Dr. Jose Suarez, professor and chief of neurosciences critical care at Johns Hopkins University School of Medicine, said such delayed awakenings match what he has witnessed caring for patients in a coma after traumatic brain injuries or cardiac arrest.
“We found that in the past, if the patients came in with post cardiac arrest, people thought the prognosis was universally poor, but we have learned that waiting longer [for them to wake up] is the way to go,” said Suarez, who was not involved with the COVID study.
The study found that the more episodes of low blood oxygen a patient experienced while in a medication-induced coma, as a ventilator pushed air into their weakened lungs, the longer it took them to wake up and be able to follow a simple voice command, such as giving doctors a thumbs up or squeezing their hands.
The researchers did not track patients’ progress after they left the hospital. And research about life after a prolonged time on a ventilator is still relatively new. But the experience, experts say, can have lasting effects on a patient’s mind and body for weeks and months afterward. It can include severe physical weakness and brain fog, as well as depression.
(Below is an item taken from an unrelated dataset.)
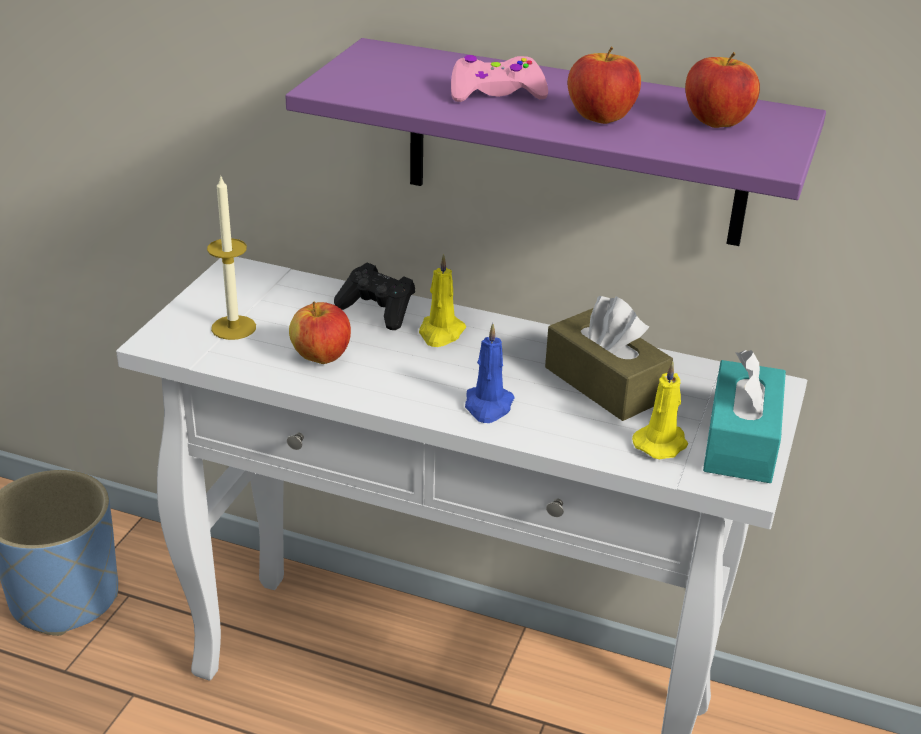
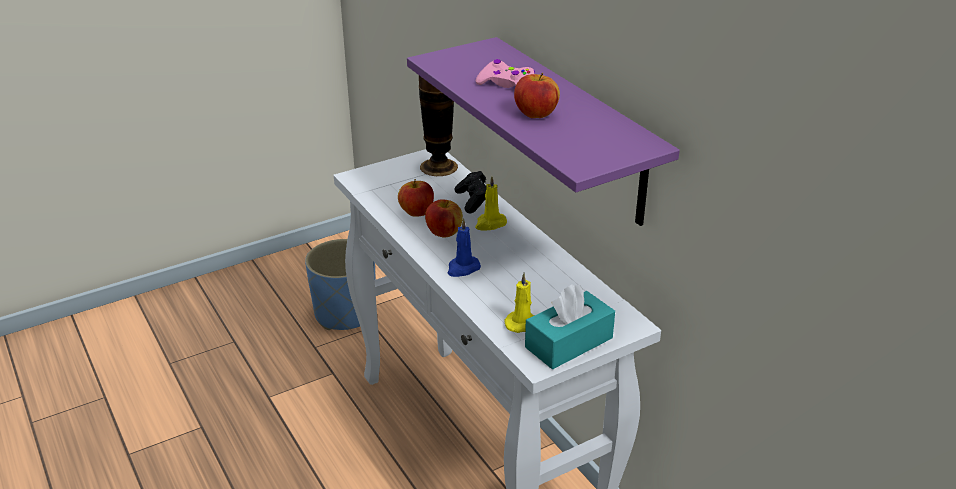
camera: 40 degrees right, 0 degrees up
(233, 327) = (395, 183): candle -> none
(265, 283) = (438, 166): none -> vase
(604, 384) = (538, 283): brown tissue box -> none
(716, 122) = (595, 135): apple -> apple (444, 232)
One of the Mass General COVID patients who took nearly three weeks to wake up after 40 days on a breathing machine is Hung, a 49-year-old Greater Boston resident who was hospitalized with COVID in April 2020. On that momentous day, doctors asked him to blink his eyes and open his mouth, and finally, Hung was able to do that.
(Hung and his wife, Doris, asked that their last name not be used to protect their privacy.)
Before COVID, Hung was a strapping 5-foot 11-inch, 240 pound, high-octane leader of a group home for people with disabilities. Today, after nine months of hospitalization and rehabilitation, followed by more than a year of physical therapy at home, Hung is 150 pounds and has trouble rising from a wheelchair. He has regained much of his cognitive skills but is quiet and reserved.
“I had to make so many decisions I never thought I would have to make,” said Doris, an intensive care nurse who was taking care of COVID patients at another hospital during the tense long weeks her husband lay in a coma. She was making life-and-death decisions about his care, even as doctors were unable to say whether Hung would survive and have a decent quality of life if he did.
There were dozens of setbacks, as his liver and other organs failed. And then five months of grueling rehabilitation in another facility. Today, Doris works nights and cares for Hung and their 9-year-old son by day, with the help of her parents.
Despite their grueling odyssey, Doris says families with a loved one in a coma should not give up.
“I have patients that have been intubated more or less than my husband has been and they will pull through, but it will be a long journey,” she said.
Recent research using sophisticated machines not typically used in clinical care has revealed electrical signals in the brains of some coma patients who hadn’t yet regained consciousness, indicating the brain was responding to a voice command or other stimulus, even if the patient outwardly was not.
“Just because someone is not responsive clinically, they might be responsive in some sort of brain function, but we don’t have those tools to use that routinely,” said Dr. Claude Hemphill, professor of neurology at the University of California San Francisco and chief of neurology at Zuckerberg San Francisco General Hospital.
Hemphill said these patients are the ones who are more likely to regain consciousness.
“We are at the early stages of this but when I see studies like this [Mass General COVID study], I go back to every neuro ICU doctor or nurse, where we say we had a case and said ‘Gosh, I didn’t think that patient was going to wake up and they did,” Hemphill said.
“It doesn’t mean the person did something they weren’t supposed to,” he said. “We just weren’t smart enough to know it at that time.”